[PRCo] Re: "Mac" McGrew
Bob Rathke
bobrathke at comcast.net
Mon Mar 12 20:24:11 EDT 2007
I knew Mac since the late 1950's (PERC), and later when he was at Ketchum (I
worked there too for a short time). He wrote a column ("Type Talk") for a
Pittsburgh graphic arts magazine, and in the mid-1970's we saw each other at
anti-Skybus meetings in the South Hills.
I believe that Mac created the all-time Pittsburgh trolley map published by
PERC in 1959, and still available at PTM.
Bob 3/12/07
----- Original Message -----
From: "Derrick J Brashear" <shadow at dementia.org>
To: <pittsburgh-railways at dementia.org>
Sent: Sunday, March 04, 2007 9:24 AM
Subject: [PRCo] "Mac" McGrew
> John Swindler pointed this out.
>
> News Obituaries
> Obituary: M.F. "Mac" McGrew / Foremost authority on metal typefaces,
> worked at
> Ketchum
> June 1, 1912 - Feb. 28, 2007
>
> Sunday, March 04, 2007
> By Mike Bucsko, Pittsburgh Post-Gazette
>
> At age 14, M.F. "Mac" McGrew bought a Kelsey Excelsior printing press,
> designed
> as a "parlour press" for hobbyists.
>
> It was the beginning of Mr. McGrew's lifelong love of printing and
> typesetting,
> a romance that culminated six decades later in his publication of a
> reference
> book on American metal typefaces that has become the bible on the subject.
>
> Seen as the leading authority on typefaces, Mr. McGrew received inquiries
> from
> around the world from those in the printing and design business who were
> stumped by a certain typeface, said Mr. McGrew's son, Jon, of Kingston,
> N.Y.
>
> Mr. McGrew was also one of the founders of the Pennsylvania Trolley Museum
> in
> Chartiers, Washington County.
>
> Mr. McGrew, 94, died Wednesday of complications from pneumonia at the
> Asbury
> Heights retirement community in Mt. Lebanon, where he had lived for the
> past 20
> years.
>
> Born in Chattanooga, Tenn., Marion Foreman McGrew moved to Crafton with
> his
> parents and younger sister in 1916. Mr. McGrew's interest in typefaces may
> have
> first been stirred by his father, Carl, an architect who specialized in
> inscriptional lettering, that is part of the architecture of buildings.
> The
> Chamber of Commerce Building, Downtown, is an example of Carl McGrew's
> work,
> said Lucinda Dyjak of Ben Avon, Mac McGrew's daughter.
>
> In high school. Mr. McGrew experimented with typewriter typefaces and
> their use
> in portraits.

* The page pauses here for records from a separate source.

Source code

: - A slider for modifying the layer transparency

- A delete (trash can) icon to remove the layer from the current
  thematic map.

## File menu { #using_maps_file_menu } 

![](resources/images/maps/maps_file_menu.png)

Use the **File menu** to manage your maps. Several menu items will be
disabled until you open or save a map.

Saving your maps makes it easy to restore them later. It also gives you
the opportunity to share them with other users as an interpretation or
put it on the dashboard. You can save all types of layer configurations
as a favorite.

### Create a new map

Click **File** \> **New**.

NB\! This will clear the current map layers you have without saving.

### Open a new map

A typewriter typeface portrait he made of President Franklin
> D.
> Roosevelt later appeared in "Ripley's Believe It or Not," his daughter
> said.
>
> Mr. McGrew worked at a few printing companies in Pittsburgh while he
> attended
> the Carnegie Institute of Technology, now Carnegie Mellon University,
> before he
> opened his own print shop in Crafton. After a stint in the Army during
> World
> War II, Mr. McGrew moved back to Pittsburgh and continued to work in the
> printing business.
>
> In 1950, Mr. McGrew got a job as the typographic director at what became
> the
> Ketchum Advertising agency. He worked at Ketchum until his retirement in
> 1977.
>
> Over the years, Mr. McGrew wrote hundreds of articles about typefaces for
> various publications. He began work when he retired on his classic
> reference,
> American Metal Typefaces of the Twentieth Century, which was first
> published in
> 1986.
>
> Mr. McGrew's encyclopedic knowledge of typefaces made him the person to
> seek
> for companies and individuals with questions, including Adobe and other
> companies that design computer software for the printing and graphic
> design
> business, his son said.
>
> In addition to his son and daughter, Mr. McGrew is survived by a grandson.
> A
> memorial service for Mr. McGrew will be at 1:30 p.m. Wednesday at Asbury
> Heights, 700 Bower Hill Road, Mt. Lebanon.